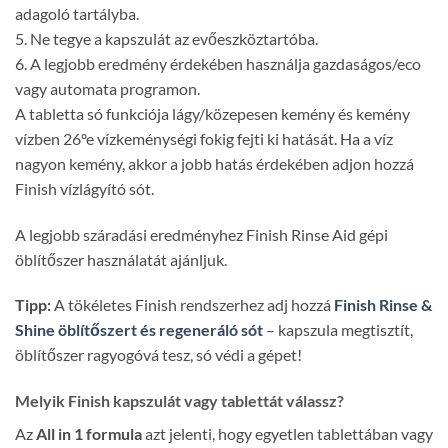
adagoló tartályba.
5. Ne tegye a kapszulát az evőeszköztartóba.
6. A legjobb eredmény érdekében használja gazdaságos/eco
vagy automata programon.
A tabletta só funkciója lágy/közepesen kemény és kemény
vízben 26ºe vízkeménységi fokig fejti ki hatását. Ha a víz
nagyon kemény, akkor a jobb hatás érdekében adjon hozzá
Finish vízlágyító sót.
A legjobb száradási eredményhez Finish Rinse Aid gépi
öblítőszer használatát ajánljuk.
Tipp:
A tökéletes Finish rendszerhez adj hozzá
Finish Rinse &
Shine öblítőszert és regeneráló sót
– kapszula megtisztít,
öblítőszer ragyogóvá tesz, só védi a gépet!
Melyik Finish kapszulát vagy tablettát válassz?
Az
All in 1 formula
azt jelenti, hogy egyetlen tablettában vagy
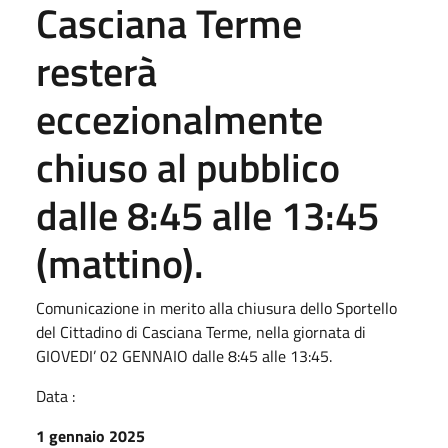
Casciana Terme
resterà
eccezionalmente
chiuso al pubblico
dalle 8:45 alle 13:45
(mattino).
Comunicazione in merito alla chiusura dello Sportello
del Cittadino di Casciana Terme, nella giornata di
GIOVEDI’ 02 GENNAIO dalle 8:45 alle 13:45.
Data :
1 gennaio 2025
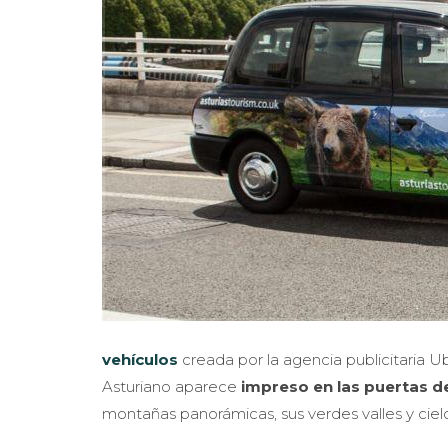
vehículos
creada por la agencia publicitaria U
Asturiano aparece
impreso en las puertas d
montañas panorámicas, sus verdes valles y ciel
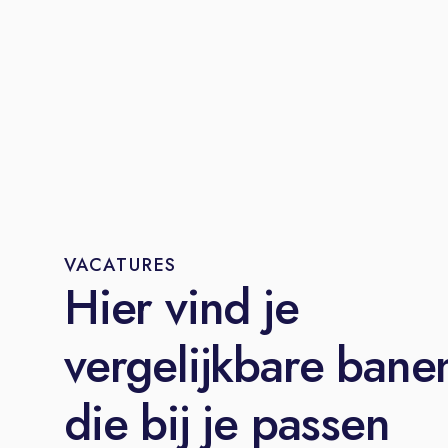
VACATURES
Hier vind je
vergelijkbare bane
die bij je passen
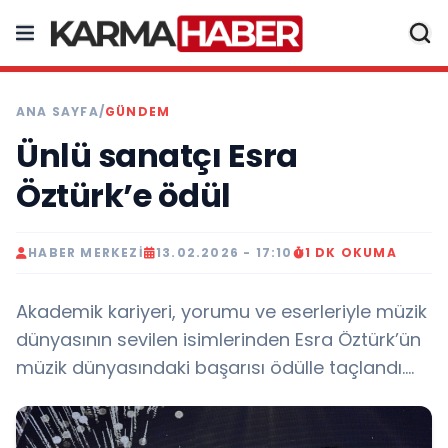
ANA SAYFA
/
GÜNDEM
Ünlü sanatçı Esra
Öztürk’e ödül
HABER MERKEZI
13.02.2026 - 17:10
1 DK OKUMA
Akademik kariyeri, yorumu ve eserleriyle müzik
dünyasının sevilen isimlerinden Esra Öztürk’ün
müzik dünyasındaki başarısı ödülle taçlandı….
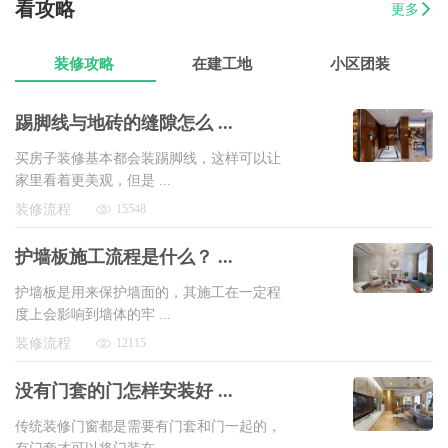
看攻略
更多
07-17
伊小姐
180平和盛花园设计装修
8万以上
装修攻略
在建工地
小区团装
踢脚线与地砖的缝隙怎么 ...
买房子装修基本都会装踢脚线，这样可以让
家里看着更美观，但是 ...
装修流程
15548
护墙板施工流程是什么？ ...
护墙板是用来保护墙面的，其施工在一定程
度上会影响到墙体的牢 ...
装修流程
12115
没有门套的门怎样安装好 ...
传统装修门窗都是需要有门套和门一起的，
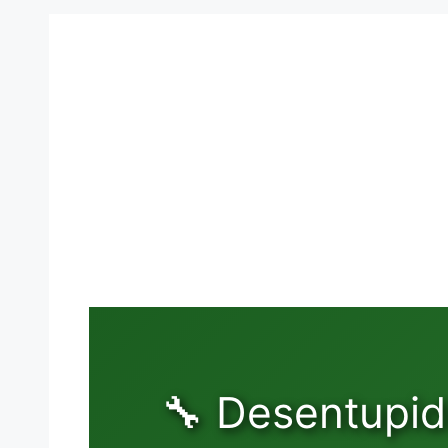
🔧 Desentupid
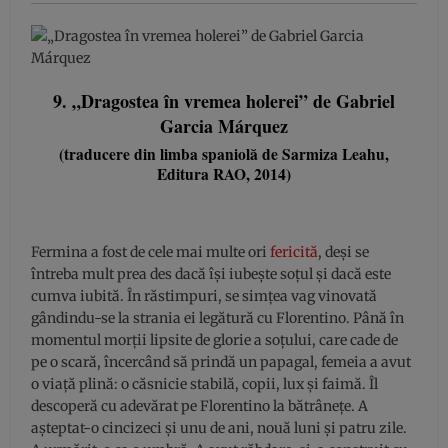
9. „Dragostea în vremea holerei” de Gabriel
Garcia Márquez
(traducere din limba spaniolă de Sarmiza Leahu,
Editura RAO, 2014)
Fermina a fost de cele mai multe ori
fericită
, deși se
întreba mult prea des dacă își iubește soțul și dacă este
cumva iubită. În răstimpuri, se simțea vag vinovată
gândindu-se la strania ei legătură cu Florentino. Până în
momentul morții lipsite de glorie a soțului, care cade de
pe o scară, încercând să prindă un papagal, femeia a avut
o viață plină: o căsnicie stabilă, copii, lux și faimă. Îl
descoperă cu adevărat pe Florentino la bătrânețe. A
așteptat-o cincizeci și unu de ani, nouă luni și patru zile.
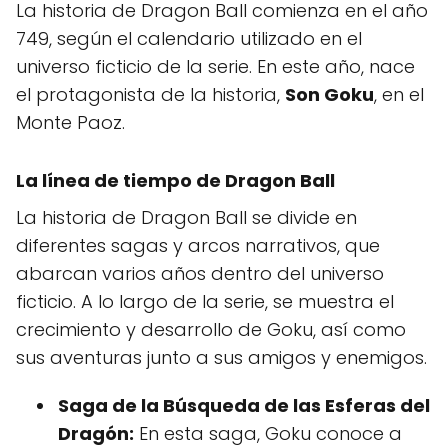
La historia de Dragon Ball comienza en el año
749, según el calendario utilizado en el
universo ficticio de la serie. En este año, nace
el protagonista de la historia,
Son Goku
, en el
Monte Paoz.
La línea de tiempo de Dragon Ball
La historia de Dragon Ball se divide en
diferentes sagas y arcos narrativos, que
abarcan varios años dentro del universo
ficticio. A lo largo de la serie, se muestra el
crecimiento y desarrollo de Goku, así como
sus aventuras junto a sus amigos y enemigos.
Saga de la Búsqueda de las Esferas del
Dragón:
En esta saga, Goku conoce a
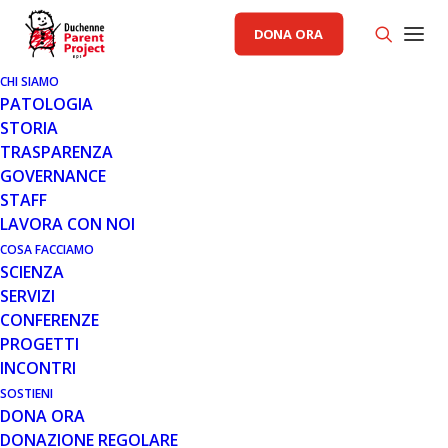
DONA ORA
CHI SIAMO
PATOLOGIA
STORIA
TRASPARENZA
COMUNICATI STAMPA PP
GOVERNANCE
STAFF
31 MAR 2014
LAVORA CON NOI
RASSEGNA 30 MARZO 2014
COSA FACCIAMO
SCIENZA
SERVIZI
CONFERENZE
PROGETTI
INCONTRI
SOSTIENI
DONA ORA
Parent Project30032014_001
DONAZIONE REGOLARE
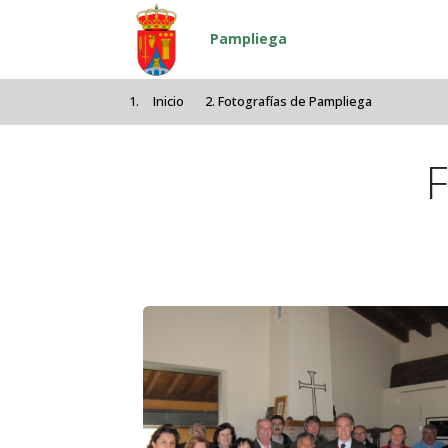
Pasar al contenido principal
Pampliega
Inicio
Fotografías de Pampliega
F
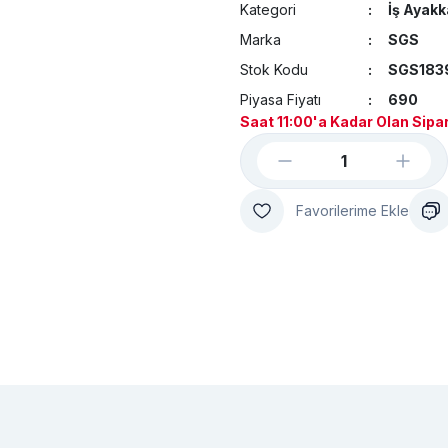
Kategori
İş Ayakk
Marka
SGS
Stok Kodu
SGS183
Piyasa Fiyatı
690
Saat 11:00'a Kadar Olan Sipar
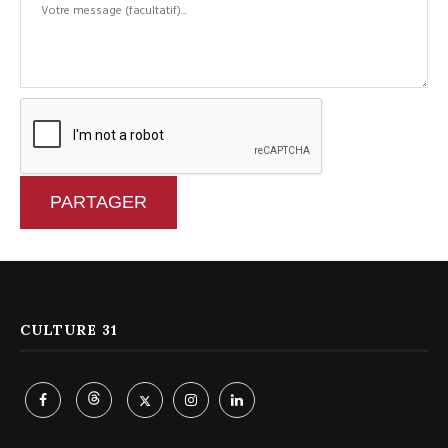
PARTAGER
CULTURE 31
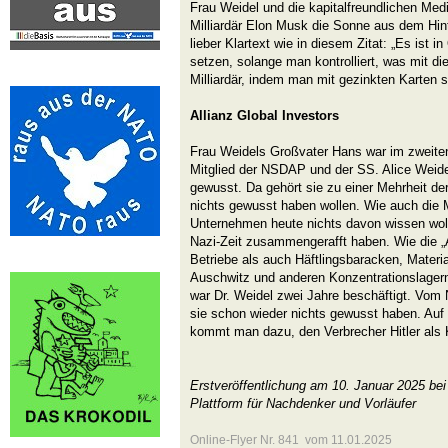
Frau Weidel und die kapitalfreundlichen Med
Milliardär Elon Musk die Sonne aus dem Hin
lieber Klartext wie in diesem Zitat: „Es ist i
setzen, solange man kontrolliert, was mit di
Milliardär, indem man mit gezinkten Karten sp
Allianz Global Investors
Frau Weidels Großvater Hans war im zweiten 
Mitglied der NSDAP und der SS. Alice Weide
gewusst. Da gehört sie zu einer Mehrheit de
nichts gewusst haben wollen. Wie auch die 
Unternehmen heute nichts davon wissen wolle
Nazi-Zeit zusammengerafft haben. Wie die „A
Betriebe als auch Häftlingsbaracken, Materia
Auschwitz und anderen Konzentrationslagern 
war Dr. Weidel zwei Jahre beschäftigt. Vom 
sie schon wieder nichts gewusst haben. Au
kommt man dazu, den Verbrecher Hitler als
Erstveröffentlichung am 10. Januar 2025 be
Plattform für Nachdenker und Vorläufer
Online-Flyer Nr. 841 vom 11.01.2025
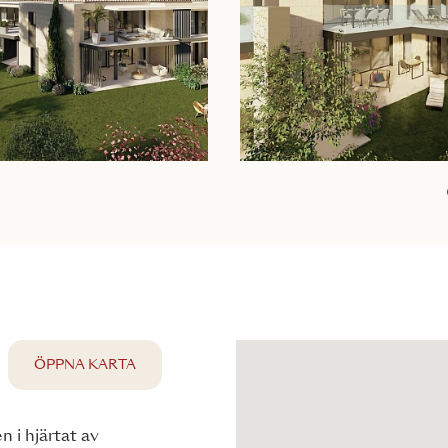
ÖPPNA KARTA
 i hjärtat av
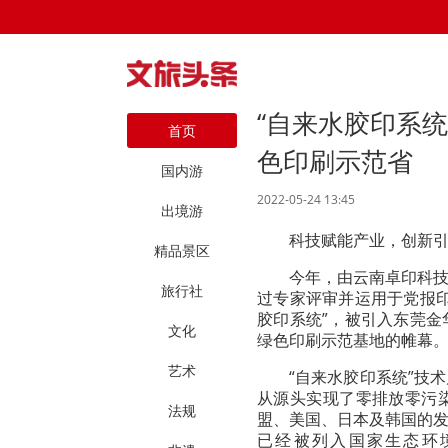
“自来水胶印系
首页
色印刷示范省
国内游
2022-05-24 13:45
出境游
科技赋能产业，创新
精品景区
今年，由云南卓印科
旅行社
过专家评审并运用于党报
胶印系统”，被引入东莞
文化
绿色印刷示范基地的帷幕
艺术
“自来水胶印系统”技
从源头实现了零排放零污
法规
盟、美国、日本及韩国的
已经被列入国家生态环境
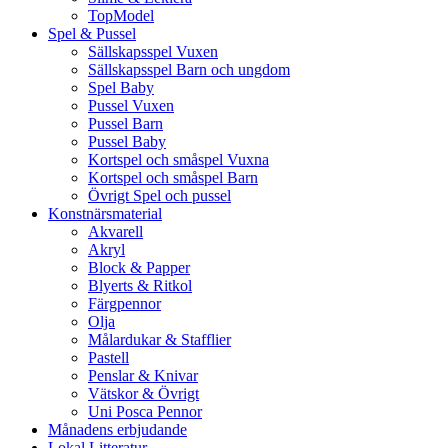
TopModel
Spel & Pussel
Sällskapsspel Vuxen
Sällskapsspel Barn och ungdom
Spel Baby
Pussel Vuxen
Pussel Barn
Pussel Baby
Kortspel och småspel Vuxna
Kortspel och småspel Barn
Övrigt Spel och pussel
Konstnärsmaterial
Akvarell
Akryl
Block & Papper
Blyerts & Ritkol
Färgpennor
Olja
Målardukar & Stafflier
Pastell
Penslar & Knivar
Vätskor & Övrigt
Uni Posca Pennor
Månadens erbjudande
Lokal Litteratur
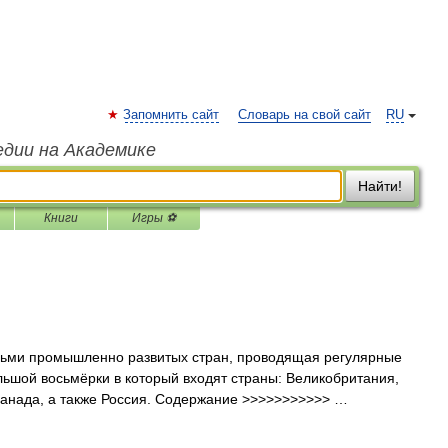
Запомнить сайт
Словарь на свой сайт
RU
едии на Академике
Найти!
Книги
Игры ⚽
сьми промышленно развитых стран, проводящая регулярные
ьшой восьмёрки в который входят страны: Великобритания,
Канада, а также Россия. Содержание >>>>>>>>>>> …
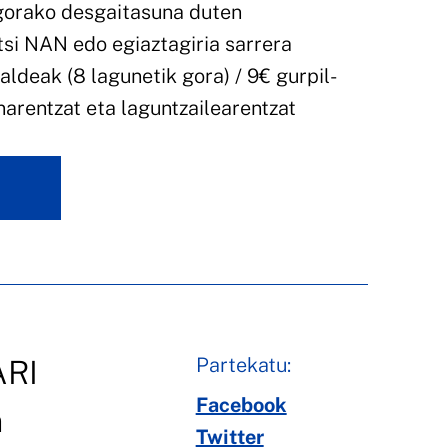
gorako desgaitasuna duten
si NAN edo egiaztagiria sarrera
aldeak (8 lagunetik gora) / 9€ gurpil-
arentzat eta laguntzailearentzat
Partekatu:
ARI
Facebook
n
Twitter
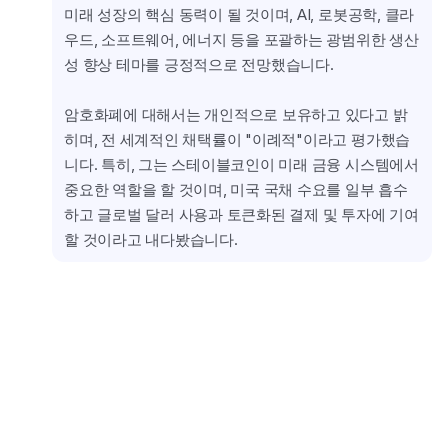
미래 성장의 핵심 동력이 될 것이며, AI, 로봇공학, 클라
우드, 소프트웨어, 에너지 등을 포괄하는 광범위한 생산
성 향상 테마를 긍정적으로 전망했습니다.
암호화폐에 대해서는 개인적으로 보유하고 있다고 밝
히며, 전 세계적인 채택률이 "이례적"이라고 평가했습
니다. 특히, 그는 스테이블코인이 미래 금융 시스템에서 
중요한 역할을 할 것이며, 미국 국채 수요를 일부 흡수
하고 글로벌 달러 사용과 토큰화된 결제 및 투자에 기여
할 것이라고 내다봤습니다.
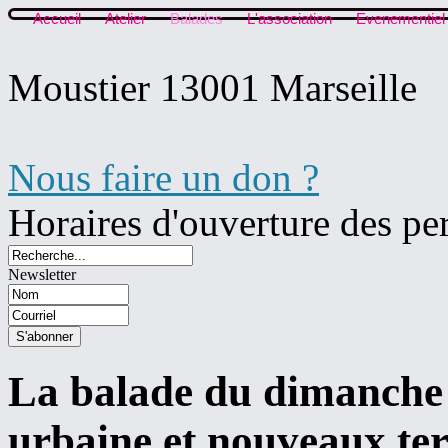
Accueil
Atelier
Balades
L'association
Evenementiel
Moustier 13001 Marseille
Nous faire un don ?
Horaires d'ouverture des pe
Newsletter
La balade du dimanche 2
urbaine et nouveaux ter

────

* Exercise details:
Once the line with "6. A legjobb" is found in the records above, print exactly that line and every line after it through the line with "All in 1 formula".

* Written solution:
6. A legjobb eredmény érdekében használja gazdaságos/eco
vagy automata programon.
A tabletta só funkciója lágy/közepesen kemény és kemény
vízben 26ºe vízkeménységi fokig fejti ki hatását. Ha a víz
nagyon kemény, akkor a jobb hatás érdekében adjon hozzá
Finish vízlágyító sót.
A legjobb száradási eredményhez Finish Rinse Aid gépi
öblítőszer használatát ajánljuk.
Tipp:
A tökéletes Finish rendszerhez adj hozzá
Finish Rinse &
Shine öblítőszert és regeneráló sót
– kapszula megtisztít,
öblítőszer ragyogóvá tesz, só védi a gépet!
Melyik Finish kapszulát vagy tablettát válassz?
Az
All in 1 formula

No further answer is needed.